■ **WORK REQUEST**: Nothing but the records, transcribed verbatim and stripped of images, should appear in the answer.

■ **SUPPLIED RECORDS**:

* * * *

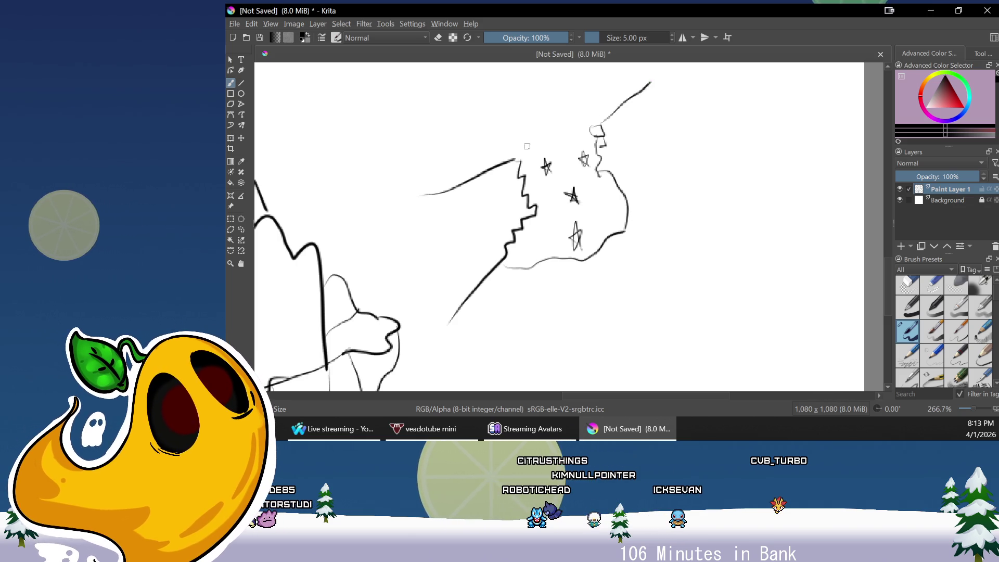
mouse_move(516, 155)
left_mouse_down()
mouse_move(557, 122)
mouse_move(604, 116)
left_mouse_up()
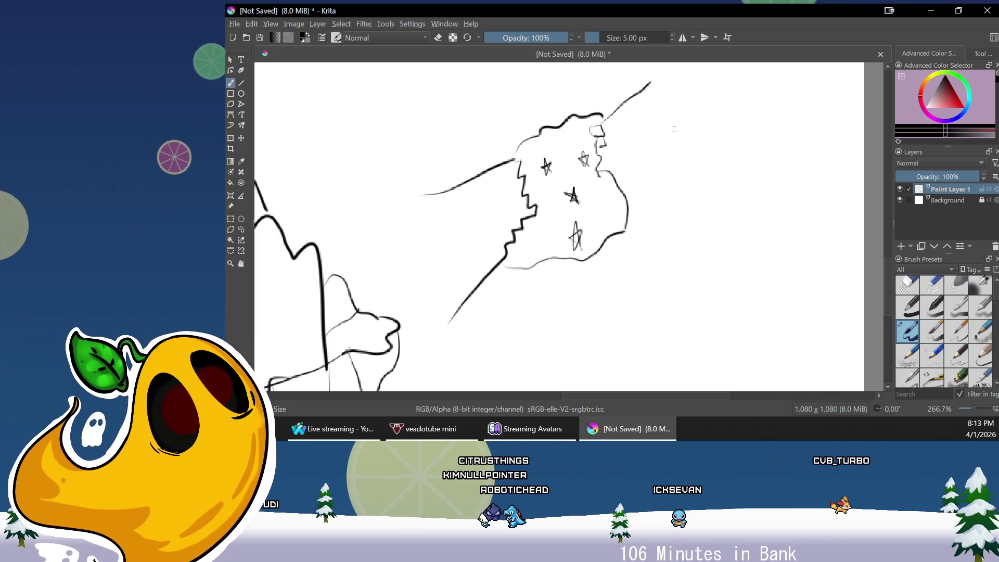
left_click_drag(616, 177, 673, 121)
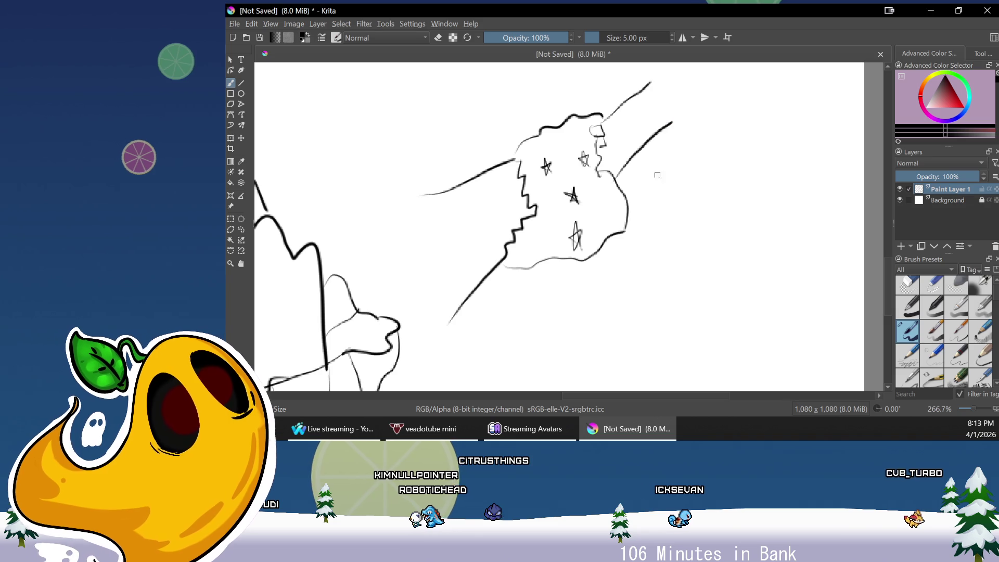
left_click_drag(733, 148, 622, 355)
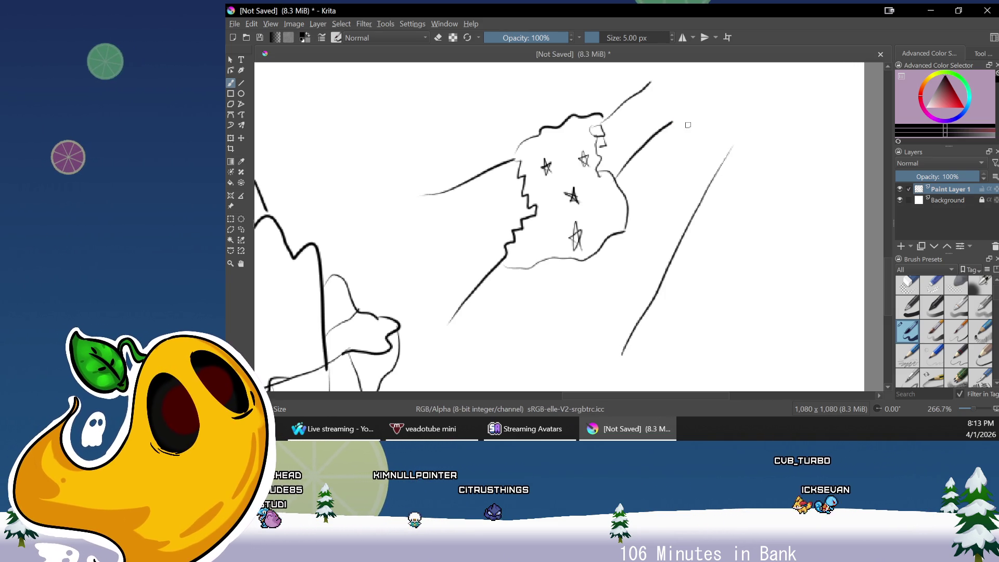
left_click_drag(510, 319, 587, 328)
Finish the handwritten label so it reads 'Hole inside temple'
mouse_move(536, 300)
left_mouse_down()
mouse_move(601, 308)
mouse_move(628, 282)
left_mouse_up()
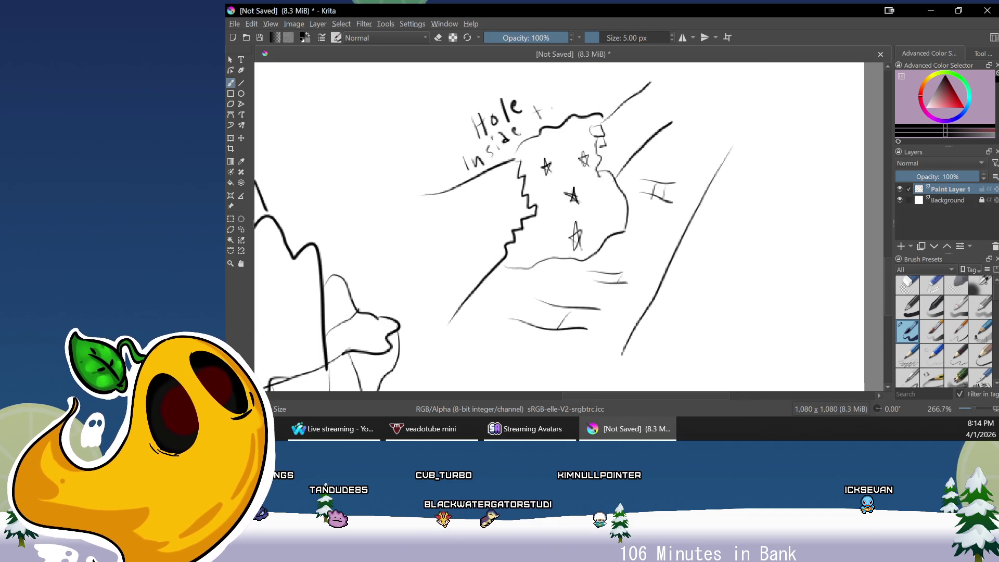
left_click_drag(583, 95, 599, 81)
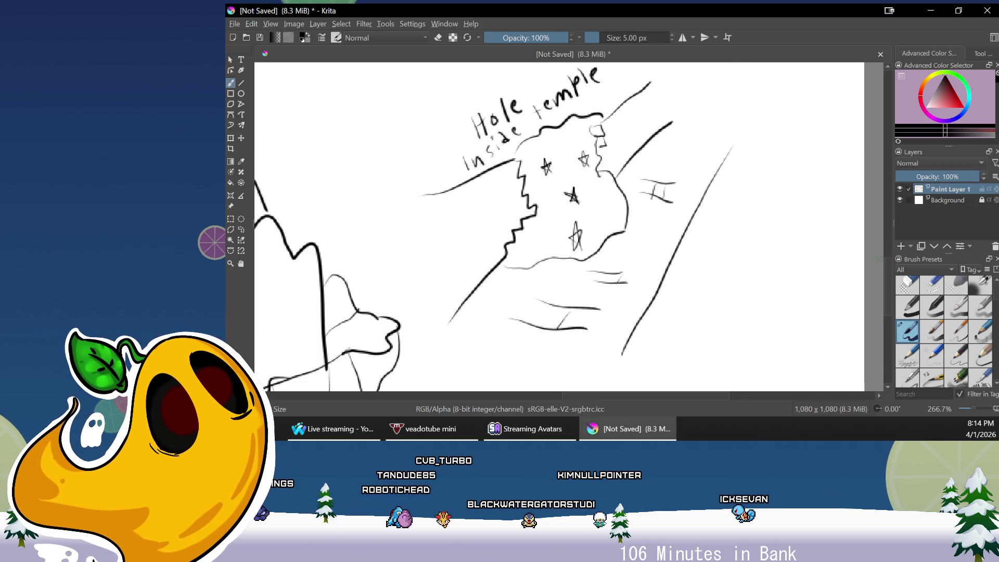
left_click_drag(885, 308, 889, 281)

* * * *

■ **ANSWER FOR THIS EXERCISE**:
mouse_move(516, 155)
left_mouse_down()
mouse_move(557, 122)
mouse_move(604, 116)
left_mouse_up()
left_click_drag(616, 177, 673, 121)
left_click_drag(733, 148, 622, 355)
left_click_drag(510, 319, 587, 328)
Finish the handwritten label so it reads 'Hole inside temple'
mouse_move(536, 300)
left_mouse_down()
mouse_move(601, 308)
mouse_move(628, 282)
left_mouse_up()
left_click_drag(583, 95, 599, 81)
left_click_drag(885, 308, 889, 281)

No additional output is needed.